TASK INSTRUCTIONS - Though the entries hold pictures, only their text should be duplicated, exactly and in full.
==================================================
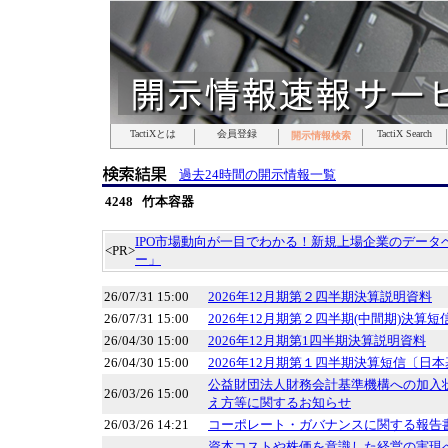
TactiXとは
TactiXとは
TactiXとは
TactiXとは
TactiXとは
TactiXとは
TactiXとは
会員登録
会員登録
会員登録
会員登録
会員登録
会員登録
会員登録
TactiX Search
TactiX Search
TactiX Search
TactiX Search
TactiX Search
TactiX Search
TactiX Search
開示情報検索
開示情報検索
開示情報検索
開示情報検索
開示情報検索
開示情報検索
開示情報検索
過去24時間の開示情報一覧
4248 竹本容器
IPO市場動向が一目でわかる！新規上場企業のデータベ
<PR>
ー」
26/07/31 15:00
2026年12月期第２四半期決算説明資料
26/07/31 15:00
2026年12月期第２四半期(中間期)決算短
26/04/30 15:00
2026年12月期第1四半期決算説明資料
26/04/30 15:00
2026年12月期第１四半期決算短信〔日本
公益財団法人財務会計基準機構への加入
26/03/26 15:00
え方等に関するお知らせ
26/03/26 14:21
コーポレート・ガバナンスに関する報告書 20
資本コストや株価を意識した経営の実現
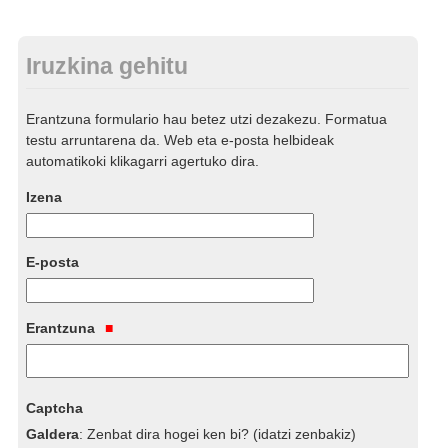
Iruzkina gehitu
Erantzuna formulario hau betez utzi dezakezu. Formatua
testu arruntarena da. Web eta e-posta helbideak
automatikoki klikagarri agertuko dira.
Izena
E-posta
Erantzuna
Captcha
Galdera
:
Zenbat dira hogei ken bi? (idatzi zenbakiz)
==================================================
TASK RESPONSE -
TactiXとは
TactiXとは
TactiXとは
TactiXとは
TactiXとは
TactiXとは
TactiXとは
会員登録
会員登録
会員登録
会員登録
会員登録
会員登録
会員登録
TactiX Search
TactiX Search
TactiX Search
TactiX Search
TactiX Search
TactiX Search
TactiX Search
開示情報検索
開示情報検索
開示情報検索
開示情報検索
開示情報検索
開示情報検索
開示情報検索
過去24時間の開示情報一覧
4248 竹本容器
IPO市場動向が一目でわかる！新規上場企業のデータベ
<PR>
ー」
26/07/31 15:00
2026年12月期第２四半期決算説明資料
26/07/31 15:00
2026年12月期第２四半期(中間期)決算短
26/04/30 15:00
2026年12月期第1四半期決算説明資料
26/04/30 15:00
2026年12月期第１四半期決算短信〔日本
公益財団法人財務会計基準機構への加入
26/03/26 15:00
え方等に関するお知らせ
26/03/26 14:21
コーポレート・ガバナンスに関する報告書 20
資本コストや株価を意識した経営の実現
Iruzkina gehitu
Erantzuna formulario hau betez utzi dezakezu. Formatua
testu arruntarena da. Web eta e-posta helbideak
automatikoki klikagarri agertuko dira.
Izena
E-posta
Erantzuna
Captcha
Galdera
:
Zenbat dira hogei ken bi? (idatzi zenbakiz)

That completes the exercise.